Meryl Streep: Well, I would like the fellas to talk about this.

Steven Spielberg: Well, I think that the script was written by a 31-year-old woman named Liz Hannah, who had never sold a script before. She wrote this on spec. Sold it to Amy Pascal, who sold it to 20th Century Fox, who gave me the script and then we invited Tom and Meryl into the partnership.

MS: Stacey Snider, who’s also…

SS: And Stacey Snider who’s also the head of Fox, was the one who got me the script with Amy Pascal. And the important thing about all of this was, this is a very women set up. I got two women producers on this, I got Kristie Macosko Krieger, I got Amy Pascal.
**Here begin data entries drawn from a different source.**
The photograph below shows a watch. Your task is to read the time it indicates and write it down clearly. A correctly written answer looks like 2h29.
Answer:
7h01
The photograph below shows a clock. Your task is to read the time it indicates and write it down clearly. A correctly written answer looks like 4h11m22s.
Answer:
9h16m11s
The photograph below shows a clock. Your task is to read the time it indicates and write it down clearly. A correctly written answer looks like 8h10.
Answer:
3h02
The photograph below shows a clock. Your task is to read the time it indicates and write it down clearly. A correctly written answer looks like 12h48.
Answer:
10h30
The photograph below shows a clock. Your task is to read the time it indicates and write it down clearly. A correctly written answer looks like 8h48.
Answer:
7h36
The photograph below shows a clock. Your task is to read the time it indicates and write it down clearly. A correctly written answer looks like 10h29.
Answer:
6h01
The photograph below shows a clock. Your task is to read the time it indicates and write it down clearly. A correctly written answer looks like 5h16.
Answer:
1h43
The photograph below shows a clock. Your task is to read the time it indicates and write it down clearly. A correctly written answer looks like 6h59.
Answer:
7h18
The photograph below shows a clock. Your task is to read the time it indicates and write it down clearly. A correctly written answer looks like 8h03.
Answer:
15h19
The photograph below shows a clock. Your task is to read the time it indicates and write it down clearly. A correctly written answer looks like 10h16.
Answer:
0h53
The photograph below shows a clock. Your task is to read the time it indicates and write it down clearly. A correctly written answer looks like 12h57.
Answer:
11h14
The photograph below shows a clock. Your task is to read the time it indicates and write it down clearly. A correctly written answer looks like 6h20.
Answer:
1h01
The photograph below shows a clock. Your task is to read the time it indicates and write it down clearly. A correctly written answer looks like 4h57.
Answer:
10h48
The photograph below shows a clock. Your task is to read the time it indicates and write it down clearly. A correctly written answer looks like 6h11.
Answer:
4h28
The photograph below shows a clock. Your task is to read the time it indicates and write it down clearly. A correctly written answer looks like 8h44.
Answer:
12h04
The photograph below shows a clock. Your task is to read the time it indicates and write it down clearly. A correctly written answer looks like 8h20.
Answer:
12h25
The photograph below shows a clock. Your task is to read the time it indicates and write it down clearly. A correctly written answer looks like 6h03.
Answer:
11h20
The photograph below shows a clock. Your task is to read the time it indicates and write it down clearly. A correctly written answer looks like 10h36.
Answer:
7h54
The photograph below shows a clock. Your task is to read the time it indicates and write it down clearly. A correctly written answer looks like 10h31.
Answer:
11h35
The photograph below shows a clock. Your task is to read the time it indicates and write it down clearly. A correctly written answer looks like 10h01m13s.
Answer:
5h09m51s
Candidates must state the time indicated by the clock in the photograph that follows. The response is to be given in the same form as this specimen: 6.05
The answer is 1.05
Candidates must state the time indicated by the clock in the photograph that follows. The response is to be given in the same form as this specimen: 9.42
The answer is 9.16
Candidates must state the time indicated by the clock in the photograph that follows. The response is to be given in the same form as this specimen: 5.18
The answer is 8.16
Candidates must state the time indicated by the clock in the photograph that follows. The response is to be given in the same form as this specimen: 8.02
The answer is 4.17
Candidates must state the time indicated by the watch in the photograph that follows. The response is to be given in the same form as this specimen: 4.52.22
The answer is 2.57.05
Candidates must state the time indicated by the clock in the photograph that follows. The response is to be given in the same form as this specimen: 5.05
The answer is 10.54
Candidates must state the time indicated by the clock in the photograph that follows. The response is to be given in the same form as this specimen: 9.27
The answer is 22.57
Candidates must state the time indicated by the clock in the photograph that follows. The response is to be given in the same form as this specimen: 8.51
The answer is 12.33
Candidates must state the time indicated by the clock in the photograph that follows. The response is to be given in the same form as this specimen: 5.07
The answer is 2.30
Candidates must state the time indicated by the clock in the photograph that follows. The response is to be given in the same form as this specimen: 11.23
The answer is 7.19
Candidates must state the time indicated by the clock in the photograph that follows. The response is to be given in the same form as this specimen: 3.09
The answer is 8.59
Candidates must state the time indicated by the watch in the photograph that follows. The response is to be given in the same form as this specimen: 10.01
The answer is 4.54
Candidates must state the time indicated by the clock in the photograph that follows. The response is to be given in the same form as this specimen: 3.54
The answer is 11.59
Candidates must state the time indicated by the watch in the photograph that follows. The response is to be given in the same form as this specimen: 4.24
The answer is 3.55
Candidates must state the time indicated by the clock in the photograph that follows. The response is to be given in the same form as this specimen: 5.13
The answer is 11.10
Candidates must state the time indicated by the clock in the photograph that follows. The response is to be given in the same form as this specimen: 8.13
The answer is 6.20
You know, this is a very women-centric story, this is my second movie about feminism. My first being “The Color Purple,” and that was 1985. That’s a long time between feminist statements, but I was raised by a powerful, strong mom and a great dad. I had great women in my life, three of whom ran my film company for 30 years, and Laurie MacDonald and Kathleen Kennedy and then Stacey Snider. And I am much more comfortable in the company of women and I always have been, so this was for me a no-brainer to jump headfirst into the story.

Later in the interview, The Daily Californian writer Arjun Sarup asked Hanks and Streep about the process of working together.

The Daily Californian: Mr. Hanks, you said that with Mrs. Streep that you’re working with somebody who is not trying to railroad you into a specific moment, she’s trying to find the moment along with you. Could you guys elaborate on that and what is was like working together?

Tom Hanks: Well I think making a movie a lot of times is a hot house atmosphere, where you have a limited amount of time in order to put across your ideas and your agenda for your performance. I think we have both worked on a couple projects and I know I have on occasion myself not really been paying too much attention to what the other person was saying to me in a scene because I was so busy trying to gage out how I was going to deliver what I thought were my beats, that were specific to my character.

At the end of the interview, Steven Spielberg had a message for journalism majors at UT and beyond.

“You journalists, stick with journalism,” Spielberg said. “We need you!”